In your copy of the data, omit the pictures and keep all else exactly as given.

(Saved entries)
· · · ·

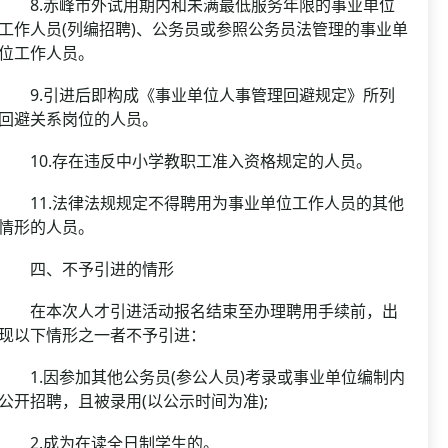
8.赤峰市外试用期内和未满最低服务年限的事业单位
工作人员(列编招聘)、公务员或参照公务员法管理的事业单
位工作人员。
9.引进后即构成《事业单位人事管理回避规定》所列
回避关系岗位的人员。
10.存在违反中小学教职工准入资格规定的人员。
11.法律法规规定不得聘用为事业单位工作人员的其他
情形的人员。
四、不予引进的情形
在本次人才引进活动报名结束至办理聘用手续前，出
现以下情形之一者不予引进：
1.因参加其他公务员(参公人员)考录或事业单位编制内
公开招聘，且被录用(以公示时间为准);
2.成为在读全日制学生的。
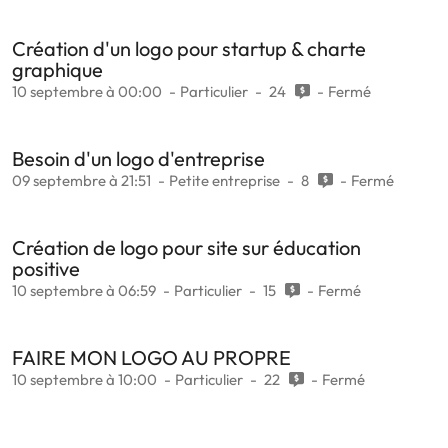
Création d'un logo pour startup & charte
graphique
10 septembre à 00:00
Particulier
24
Fermé
Besoin d'un logo d'entreprise
09 septembre à 21:51
Petite entreprise
8
Fermé
Création de logo pour site sur éducation
positive
10 septembre à 06:59
Particulier
15
Fermé
FAIRE MON LOGO AU PROPRE
10 septembre à 10:00
Particulier
22
Fermé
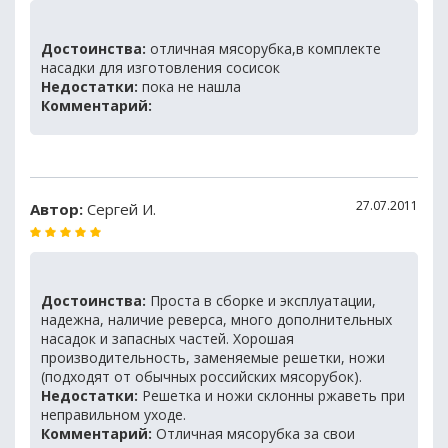
Достоинства:
отличная мясорубка,в комплекте
насадки для изготовления сосисок
Недостатки:
пока не нашла
Комментарий:
27.07.2011
Автор:
Сергей И.
Достоинства:
Проста в сборке и эксплуатации,
надежна, наличие реверса, много дополнительных
насадок и запасных частей. Хорошая
производительность, заменяемые решетки, ножи
(подходят от обычных российских мясорубок).
Недостатки:
Решетка и ножи склонны ржаветь при
неправильном уходе.
Комментарий:
Отличная мясорубка за свои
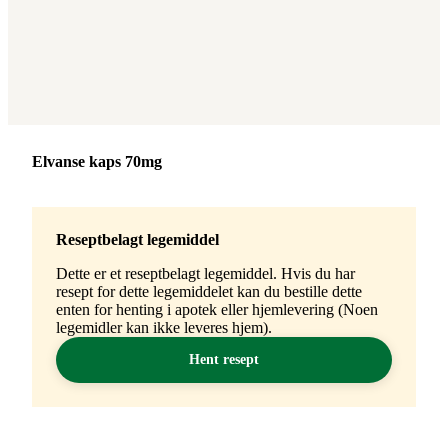
Merke
:
Elvanse kaps 70mg
Reseptbelagt legemiddel
Dette er et reseptbelagt legemiddel. Hvis du har
resept for dette legemiddelet kan du bestille dette
enten for henting i apotek eller hjemlevering (Noen
legemidler kan ikke leveres hjem).
Hent resept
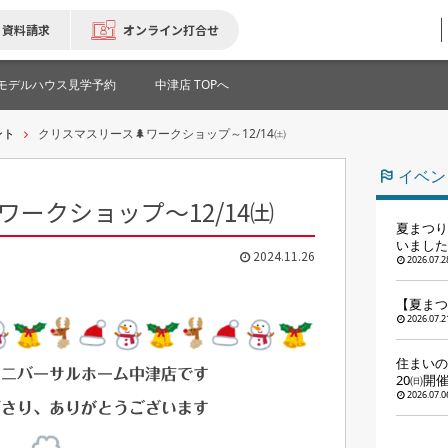
資料請求
オンライン打合せ
モデルハウス見学予約
中津店 TOPへ
ント
クリスマスリース🌲ワークショップ～12/14㈯
イベン
ワークショップ～12/14㈯
夏まつり
いました
2024.11.26
2026.07.2
【夏まつ
2026.07.2
住まいの
ユニバーサルホーム中津店です
20㈰開
2026.07.0
ださり、ありがとうございます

· · · ·

— TASK SOLUTION —
8.赤峰市外试用期内和未满最低服务年限的事业单位
工作人员(列编招聘)、公务员或参照公务员法管理的事业单
位工作人员。
9.引进后即构成《事业单位人事管理回避规定》所列
回避关系岗位的人员。
10.存在违反中小学教职工准入资格规定的人员。
11.法律法规规定不得聘用为事业单位工作人员的其他
情形的人员。
四、不予引进的情形
在本次人才引进活动报名结束至办理聘用手续前，出
现以下情形之一者不予引进：
1.因参加其他公务员(参公人员)考录或事业单位编制内
公开招聘，且被录用(以公示时间为准);
2.成为在读全日制学生的。
Création d'un logo pour startup & charte
graphique
10 septembre à 00:00
Particulier
24
Fermé
Besoin d'un logo d'entreprise
09 septembre à 21:51
Petite entreprise
8
Fermé
Création de logo pour site sur éducation
positive
10 septembre à 06:59
Particulier
15
Fermé
FAIRE MON LOGO AU PROPRE
10 septembre à 10:00
Particulier
22
Fermé
Достоинства:
отличная мясорубка,в комплекте
насадки для изготовления сосисок
Недостатки:
пока не нашла
Комментарий:
27.07.2011
Автор:
Сергей И.
Достоинства:
Проста в сборке и эксплуатации,
надежна, наличие реверса, много дополнительных
насадок и запасных частей. Хорошая
производительность, заменяемые решетки, ножи
(подходят от обычных российских мясорубок).
Недостатки:
Решетка и ножи склонны ржаветь при
неправильном уходе.
Комментарий:
Отличная мясорубка за свои
Merke
:
Elvanse kaps 70mg
Reseptbelagt legemiddel
Dette er et reseptbelagt legemiddel. Hvis du har
resept for dette legemiddelet kan du bestille dette
enten for henting i apotek eller hjemlevering (Noen
legemidler kan ikke leveres hjem).
Hent resept
資料請求
オンライン打合せ
モデルハウス見学予約
中津店 TOPへ
ント
クリスマスリース🌲ワークショップ～12/14㈯
イベン
ワークショップ～12/14㈯
夏まつり
いました
2024.11.26
2026.07.2
【夏まつ
2026.07.2
住まいの
ユニバーサルホーム中津店です
20㈰開
2026.07.0
ださり、ありがとうございます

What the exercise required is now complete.